Des microbiologistes de deux collèges d’État NC différents ont fait équipe avec la start-up d’État NC NC Locus Biosciences pour tester l’efficacité de l’utilisation d’un virus appelé bactériophage pour transporter CRISPR pour cibler et éliminer spécifiquement les bactéries C. difficile, une mission de recherche et de destruction prometteuse pour la santé intestinale humaine.
« Nous voulions concevoir des phages avec des charges utiles CRISPR auto-ciblées et les livrer à l’intestin d’un organisme de notre choix – dans ce cas, une souris – afin d’avoir un impact bénéfique sur la santé de l’hôte et de prévenir les maladies », a déclaré Rodolphe Barrangou, Todd R. Klaenhammer, professeur émérite de sciences de l’alimentation, et coauteur d’un article décrivant cette recherche.

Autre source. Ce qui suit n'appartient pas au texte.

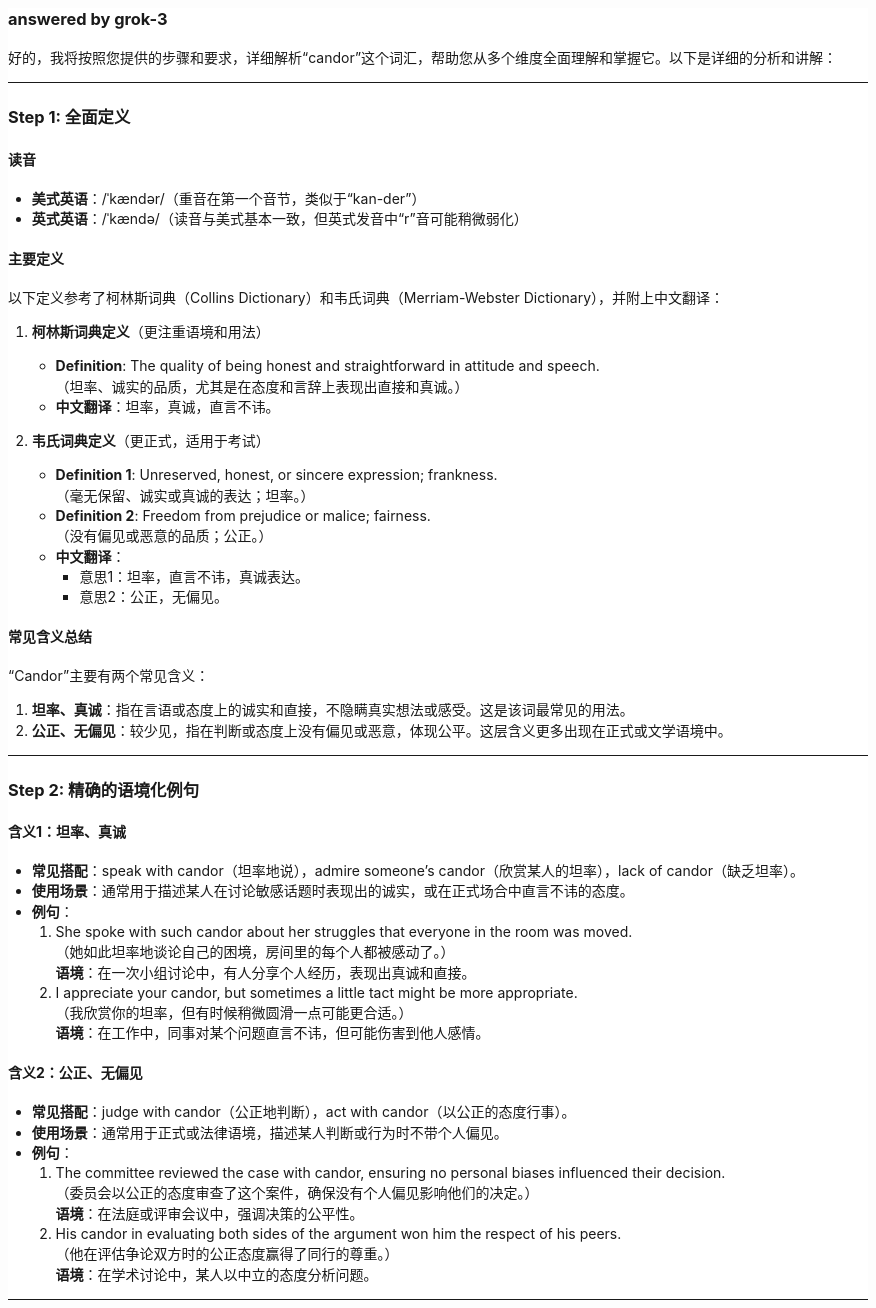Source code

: ### answered by grok-3
好的，我将按照您提供的步骤和要求，详细解析“candor”这个词汇，帮助您从多个维度全面理解和掌握它。以下是详细的分析和讲解：

---

### **Step 1: 全面定义**

#### **读音**
- **美式英语**：/ˈkændər/（重音在第一个音节，类似于“kan-der”）
- **英式英语**：/ˈkændə/（读音与美式基本一致，但英式发音中“r”音可能稍微弱化）

#### **主要定义**
以下定义参考了柯林斯词典（Collins Dictionary）和韦氏词典（Merriam-Webster Dictionary），并附上中文翻译：

1. **柯林斯词典定义**（更注重语境和用法）  
   - **Definition**: The quality of being honest and straightforward in attitude and speech.  
     （坦率、诚实的品质，尤其是在态度和言辞上表现出直接和真诚。）  
   - **中文翻译**：坦率，真诚，直言不讳。

2. **韦氏词典定义**（更正式，适用于考试）  
   - **Definition 1**: Unreserved, honest, or sincere expression; frankness.  
     （毫无保留、诚实或真诚的表达；坦率。）  
   - **Definition 2**: Freedom from prejudice or malice; fairness.  
     （没有偏见或恶意的品质；公正。）  
   - **中文翻译**：  
     - 意思1：坦率，直言不讳，真诚表达。  
     - 意思2：公正，无偏见。

#### **常见含义总结**
“Candor”主要有两个常见含义：
1. **坦率、真诚**：指在言语或态度上的诚实和直接，不隐瞒真实想法或感受。这是该词最常见的用法。  
2. **公正、无偏见**：较少见，指在判断或态度上没有偏见或恶意，体现公平。这层含义更多出现在正式或文学语境中。

---

### **Step 2: 精确的语境化例句**

#### **含义1：坦率、真诚**
- **常见搭配**：speak with candor（坦率地说），admire someone’s candor（欣赏某人的坦率），lack of candor（缺乏坦率）。  
- **使用场景**：通常用于描述某人在讨论敏感话题时表现出的诚实，或在正式场合中直言不讳的态度。  
- **例句**：  
  1. She spoke with such candor about her struggles that everyone in the room was moved.  
     （她如此坦率地谈论自己的困境，房间里的每个人都被感动了。）  
     **语境**：在一次小组讨论中，有人分享个人经历，表现出真诚和直接。  
  2. I appreciate your candor, but sometimes a little tact might be more appropriate.  
     （我欣赏你的坦率，但有时候稍微圆滑一点可能更合适。）  
     **语境**：在工作中，同事对某个问题直言不讳，但可能伤害到他人感情。

#### **含义2：公正、无偏见**
- **常见搭配**：judge with candor（公正地判断），act with candor（以公正的态度行事）。  
- **使用场景**：通常用于正式或法律语境，描述某人判断或行为时不带个人偏见。  
- **例句**：  
  1. The committee reviewed the case with candor, ensuring no personal biases influenced their decision.  
     （委员会以公正的态度审查了这个案件，确保没有个人偏见影响他们的决定。）  
     **语境**：在法庭或评审会议中，强调决策的公平性。  
  2. His candor in evaluating both sides of the argument won him the respect of his peers.  
     （他在评估争论双方时的公正态度赢得了同行的尊重。）  
     **语境**：在学术讨论中，某人以中立的态度分析问题。

---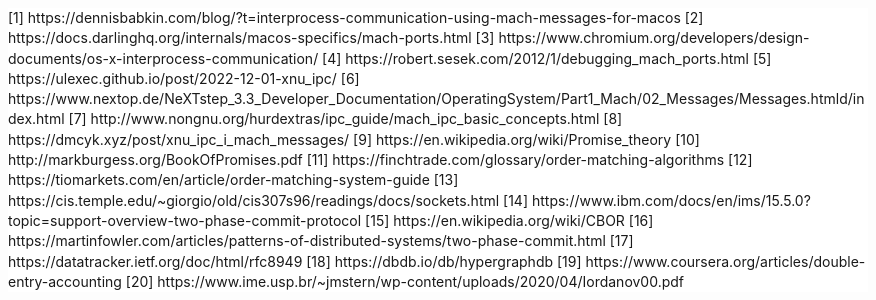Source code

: <references>
[1] https://dennisbabkin.com/blog/?t=interprocess-communication-using-mach-messages-for-macos
[2] https://docs.darlinghq.org/internals/macos-specifics/mach-ports.html
[3] https://www.chromium.org/developers/design-documents/os-x-interprocess-communication/
[4] https://robert.sesek.com/2012/1/debugging_mach_ports.html
[5] https://ulexec.github.io/post/2022-12-01-xnu_ipc/
[6] https://www.nextop.de/NeXTstep_3.3_Developer_Documentation/OperatingSystem/Part1_Mach/02_Messages/Messages.htmld/index.html
[7] http://www.nongnu.org/hurdextras/ipc_guide/mach_ipc_basic_concepts.html
[8] https://dmcyk.xyz/post/xnu_ipc_i_mach_messages/
[9] https://en.wikipedia.org/wiki/Promise_theory
[10] http://markburgess.org/BookOfPromises.pdf
[11] https://finchtrade.com/glossary/order-matching-algorithms
[12] https://tiomarkets.com/en/article/order-matching-system-guide
[13] https://cis.temple.edu/~giorgio/old/cis307s96/readings/docs/sockets.html
[14] https://www.ibm.com/docs/en/ims/15.5.0?topic=support-overview-two-phase-commit-protocol
[15] https://en.wikipedia.org/wiki/CBOR
[16] https://martinfowler.com/articles/patterns-of-distributed-systems/two-phase-commit.html
[17] https://datatracker.ietf.org/doc/html/rfc8949
[18] https://dbdb.io/db/hypergraphdb
[19] https://www.coursera.org/articles/double-entry-accounting
[20] https://www.ime.usp.br/~jmstern/wp-content/uploads/2020/04/Iordanov00.pdf
</references>

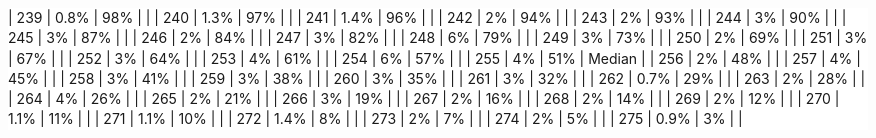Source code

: | 239 | 0.8% | 98% |  |
| 240 | 1.3% | 97% |  |
| 241 | 1.4% | 96% |  |
| 242 | 2% | 94% |  |
| 243 | 2% | 93% |  |
| 244 | 3% | 90% |  |
| 245 | 3% | 87% |  |
| 246 | 2% | 84% |  |
| 247 | 3% | 82% |  |
| 248 | 6% | 79% |  |
| 249 | 3% | 73% |  |
| 250 | 2% | 69% |  |
| 251 | 3% | 67% |  |
| 252 | 3% | 64% |  |
| 253 | 4% | 61% |  |
| 254 | 6% | 57% |  |
| 255 | 4% | 51% | Median |
| 256 | 2% | 48% |  |
| 257 | 4% | 45% |  |
| 258 | 3% | 41% |  |
| 259 | 3% | 38% |  |
| 260 | 3% | 35% |  |
| 261 | 3% | 32% |  |
| 262 | 0.7% | 29% |  |
| 263 | 2% | 28% |  |
| 264 | 4% | 26% |  |
| 265 | 2% | 21% |  |
| 266 | 3% | 19% |  |
| 267 | 2% | 16% |  |
| 268 | 2% | 14% |  |
| 269 | 2% | 12% |  |
| 270 | 1.1% | 11% |  |
| 271 | 1.1% | 10% |  |
| 272 | 1.4% | 8% |  |
| 273 | 2% | 7% |  |
| 274 | 2% | 5% |  |
| 275 | 0.9% | 3% |  |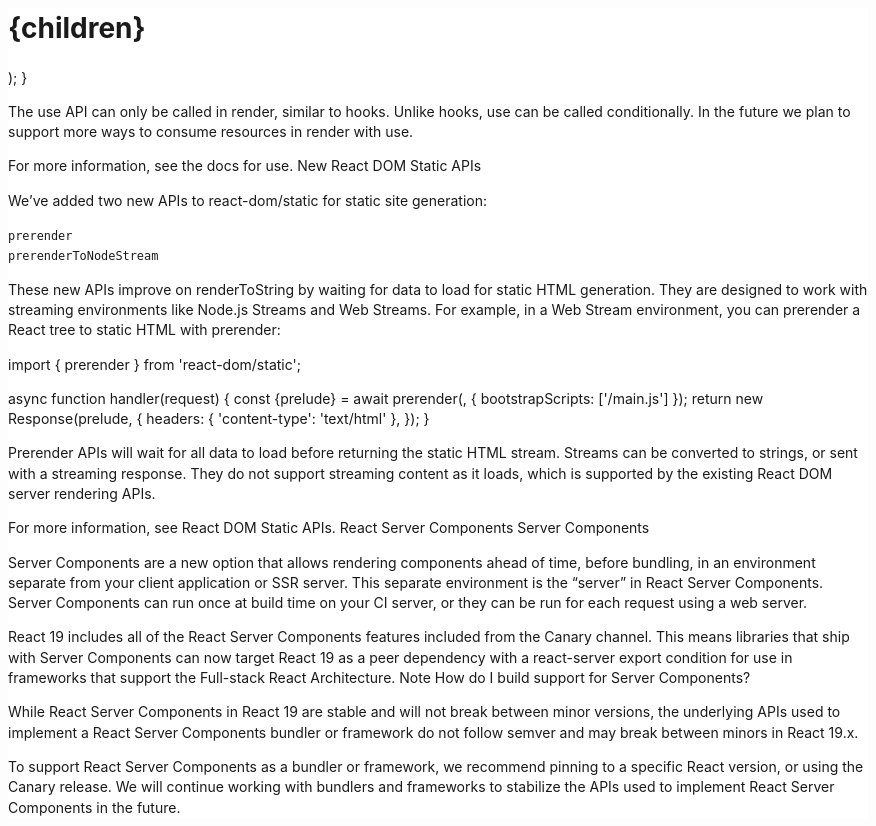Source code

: <h1 style={{color: theme.color}}>
{children}
</h1>
);
}

The use API can only be called in render, similar to hooks. Unlike hooks, use can be called conditionally. In the future we plan to support more ways to consume resources in render with use.

For more information, see the docs for use.
New React DOM Static APIs

We’ve added two new APIs to react-dom/static for static site generation:

    prerender
    prerenderToNodeStream

These new APIs improve on renderToString by waiting for data to load for static HTML generation. They are designed to work with streaming environments like Node.js Streams and Web Streams. For example, in a Web Stream environment, you can prerender a React tree to static HTML with prerender:

import { prerender } from 'react-dom/static';

async function handler(request) {
const {prelude} = await prerender(<App />, {
bootstrapScripts: ['/main.js']
});
return new Response(prelude, {
headers: { 'content-type': 'text/html' },
});
}

Prerender APIs will wait for all data to load before returning the static HTML stream. Streams can be converted to strings, or sent with a streaming response. They do not support streaming content as it loads, which is supported by the existing React DOM server rendering APIs.

For more information, see React DOM Static APIs.
React Server Components
Server Components

Server Components are a new option that allows rendering components ahead of time, before bundling, in an environment separate from your client application or SSR server. This separate environment is the “server” in React Server Components. Server Components can run once at build time on your CI server, or they can be run for each request using a web server.

React 19 includes all of the React Server Components features included from the Canary channel. This means libraries that ship with Server Components can now target React 19 as a peer dependency with a react-server export condition for use in frameworks that support the Full-stack React Architecture.
Note
How do I build support for Server Components?

While React Server Components in React 19 are stable and will not break between minor versions, the underlying APIs used to implement a React Server Components bundler or framework do not follow semver and may break between minors in React 19.x.

To support React Server Components as a bundler or framework, we recommend pinning to a specific React version, or using the Canary release. We will continue working with bundlers and frameworks to stabilize the APIs used to implement React Server Components in the future.
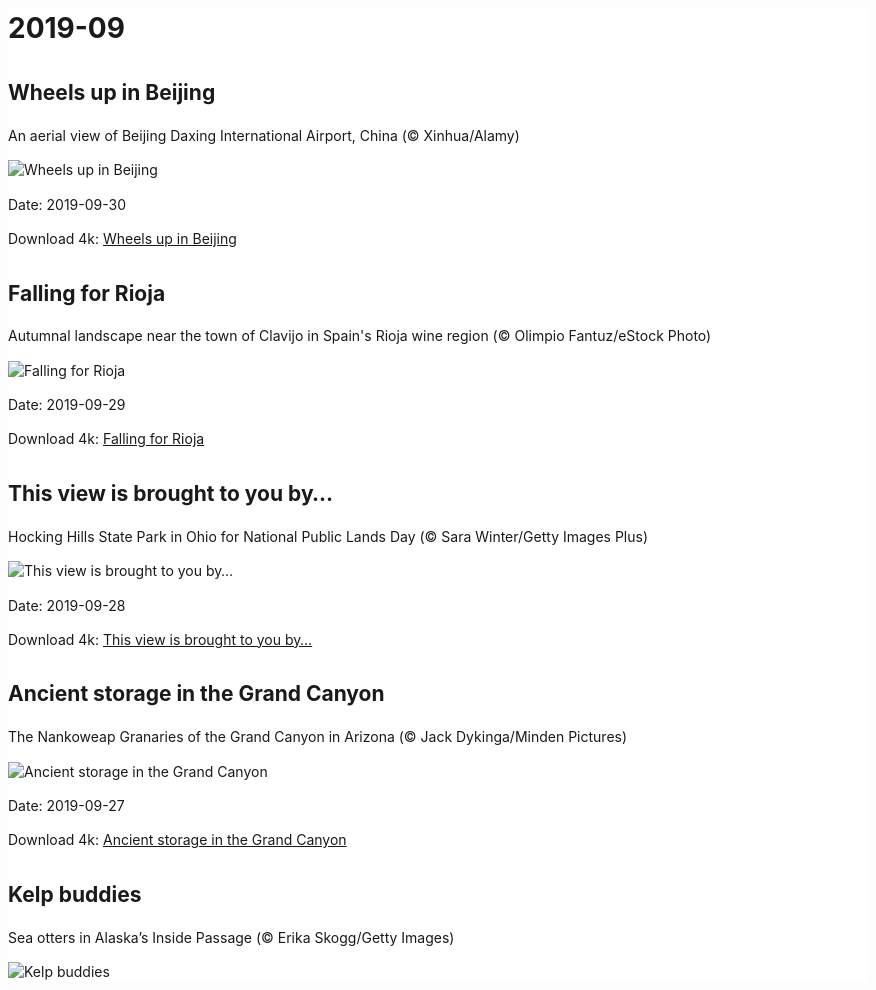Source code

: # 2019-09

## Wheels up in Beijing

An aerial view of Beijing Daxing International Airport, China (© Xinhua/Alamy)

![Wheels up in Beijing](https://bing.com/th?id=OHR.DaxingPKX_EN-US3995932442_UHD.jpg&rf=LaDigue_UHD.jpg&pid=hp&w=1024&h=576)

Date: 2019-09-30

Download 4k: [Wheels up in Beijing](https://bing.com/th?id=OHR.DaxingPKX_EN-US3995932442_UHD.jpg&rf=LaDigue_UHD.jpg&pid=hp&w=3840&h=2160)

## Falling for Rioja

Autumnal landscape near the town of Clavijo in Spain's Rioja wine region (© Olimpio Fantuz/eStock Photo)

![Falling for Rioja](https://bing.com/th?id=OHR.ClavijoLandscape_EN-US3832864269_UHD.jpg&rf=LaDigue_UHD.jpg&pid=hp&w=1024&h=576)

Date: 2019-09-29

Download 4k: [Falling for Rioja](https://bing.com/th?id=OHR.ClavijoLandscape_EN-US3832864269_UHD.jpg&rf=LaDigue_UHD.jpg&pid=hp&w=3840&h=2160)

## This view is brought to you by…

Hocking Hills State Park in Ohio for National Public Lands Day (© Sara Winter/Getty Images Plus)

![This view is brought to you by…](https://bing.com/th?id=OHR.HockingHills_EN-US3752812867_UHD.jpg&rf=LaDigue_UHD.jpg&pid=hp&w=1024&h=576)

Date: 2019-09-28

Download 4k: [This view is brought to you by…](https://bing.com/th?id=OHR.HockingHills_EN-US3752812867_UHD.jpg&rf=LaDigue_UHD.jpg&pid=hp&w=3840&h=2160)

## Ancient storage in the Grand Canyon

The Nankoweap Granaries of the Grand Canyon in Arizona (© Jack Dykinga/Minden Pictures)

![Ancient storage in the Grand Canyon](https://bing.com/th?id=OHR.NankoweapGranaries_EN-US3648853544_UHD.jpg&rf=LaDigue_UHD.jpg&pid=hp&w=1024&h=576)

Date: 2019-09-27

Download 4k: [Ancient storage in the Grand Canyon](https://bing.com/th?id=OHR.NankoweapGranaries_EN-US3648853544_UHD.jpg&rf=LaDigue_UHD.jpg&pid=hp&w=3840&h=2160)

## Kelp buddies

Sea otters in Alaska’s Inside Passage (© Erika Skogg/Getty Images)

![Kelp buddies](https://bing.com/th?id=OHR.KelpKeepers_EN-US5470053461_UHD.jpg&rf=LaDigue_UHD.jpg&pid=hp&w=1024&h=576)
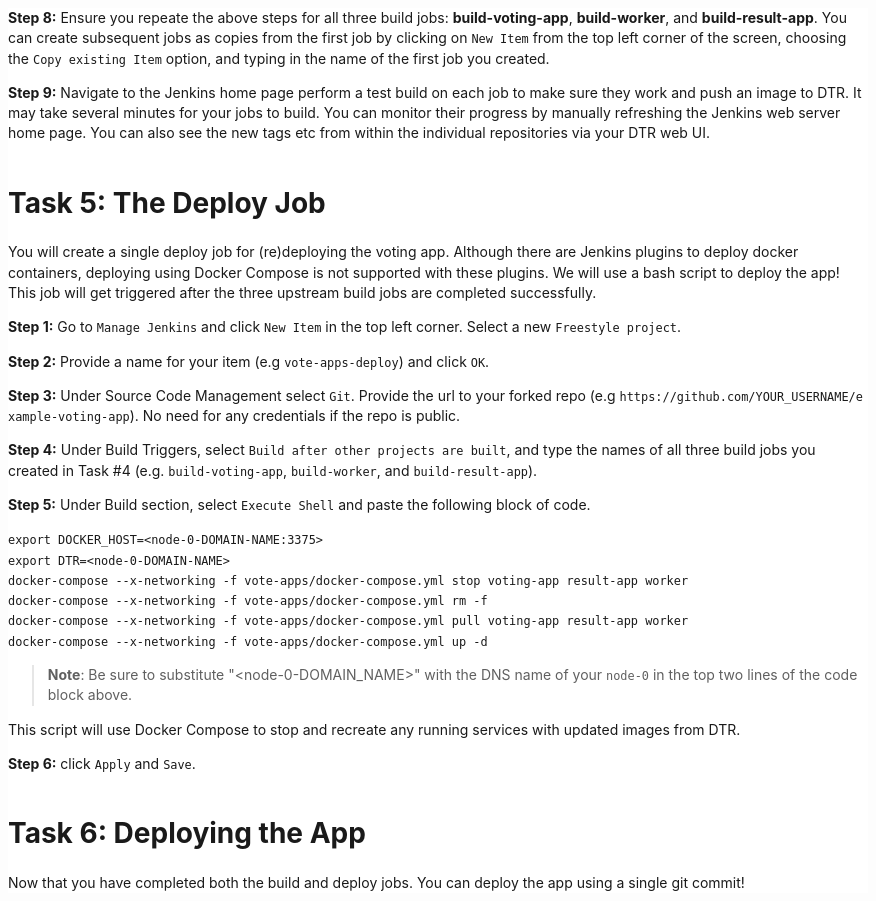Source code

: 
**Step 8:** Ensure you repeate the above steps for all three build jobs: **build-voting-app**, **build-worker**, and **build-result-app**. You can create subsequent jobs as copies from the first job by clicking on `New Item` from the top left corner of the screen, choosing the `Copy existing Item` option, and typing in the name of the first job you created.

**Step 9:**  Navigate to the Jenkins home page perform a test build on each job to make sure they work and push an image to DTR. It may take several minutes for your jobs to build. You can monitor their progress by manually refreshing the Jenkins web server home page. You can also see the new tags etc from within the individual repositories via your DTR web UI.




# Task 5: The Deploy Job

You will create a single deploy job for (re)deploying the voting app. Although there are Jenkins plugins to deploy docker containers, deploying using Docker Compose is not supported with these plugins. We will use a bash script to deploy the app! This job will get triggered after the three upstream build jobs are completed successfully.

**Step 1:** Go to `Manage Jenkins` and click `New Item` in the top left corner. Select a new `Freestyle project`. 

**Step 2:** Provide a name for your item (e.g `vote-apps-deploy`) and click `OK`.

**Step 3:** Under Source Code Management select `Git`. Provide the url to your forked repo (e.g `https://github.com/YOUR_USERNAME/example-voting-app`). No need for any credentials if the repo is public.

**Step 4:** Under Build Triggers, select `Build after other projects are built`, and type the names of all three build jobs you created in Task #4 (e.g. `build-voting-app`, `build-worker`, and `build-result-app`).

**Step 5:** Under Build section, select `Execute Shell` and paste the following block of code.

    export DOCKER_HOST=<node-0-DOMAIN-NAME:3375>
    export DTR=<node-0-DOMAIN-NAME>
    docker-compose --x-networking -f vote-apps/docker-compose.yml stop voting-app result-app worker
    docker-compose --x-networking -f vote-apps/docker-compose.yml rm -f 
    docker-compose --x-networking -f vote-apps/docker-compose.yml pull voting-app result-app worker
    docker-compose --x-networking -f vote-apps/docker-compose.yml up -d 

>**Note**: Be sure to substitute "<node-0-DOMAIN_NAME>" with the DNS name of your `node-0` in the top two lines of the code block above.

This script will use Docker Compose to stop and recreate any running services with updated images from DTR.

**Step 6:** click `Apply` and `Save`.

# Task 6: Deploying the App

Now that you have completed both the build and deploy jobs. You can deploy the app using a single git commit!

La surutilisation des antibiotiques augmente la sensibilité aux infections

L’auteur co-correspondant Casey M. Theriot, professeur adjoint de maladies infectieuses à la NC State, a déclaré que l’utilisation – et la surutilisation – d’antibiotiques augmentaient la sensibilité aux infections par les C. difficile, car les antibiotiques éliminent les bonnes et les mauvaises bactéries dans l’intestin. Des rechutes surviennent chez environ 30% des patients humains traités avec un antibiotique standard pour éliminer cette bactérie.
« Nous devons cibler ce pathogène précis sans déranger le reste du microbiome, et c’est ce que fait cette approche », a déclaré un des chercheurs.
Les technologies CRISPR ont été utilisées pour éliminer ou couper avec précision et remplacer des séquences des codes génétiques spécifiques dans les bactéries. La méthode CRISPR utilisée dans cette étude impliquait des protéines Cas3 qui agissaient comme un jeu d’arcade Pac-Man, a déclaré Barrangou, hachant les bactéries C. difficile et causant d’importants dommages à l’ADN.
En laboratoire, les systèmes CRISPR-Cas3 ont efficacement tué les bactéries C. difficile. Après cela, les chercheurs ont testé cette approche chez des souris infectées par la C. difficile. Deux jours après ce traitement les souris ont montré des niveaux réduits de la C. difficile, mais ces niveaux ont repoussé deux jours plus tard. « La C. difficile est vraiment difficile à travailler, d’où son nom », a déclaré Theriot.

De nouvelles voies pour d’autres maladies infectieuses 

« Ce fut une première étape positive dans un long processus », a déclaré Barrangou. « Les résultats de l’utilisation de phages pour fournir des charges utiles CRISPR ouvrent de nouvelles voies pour d’autres maladies infectieuses et au-delà. »
Les prochaines étapes comprennent le réoutillage du phage pour prévenir la C. difficile de revenir. Les chercheurs ont déclaré que les futurs travaux comprendront également le développement d’une bibliothèque de différents phages pour diverses souches de la C. difficile.
Cette recherche a été publiée dans mBio.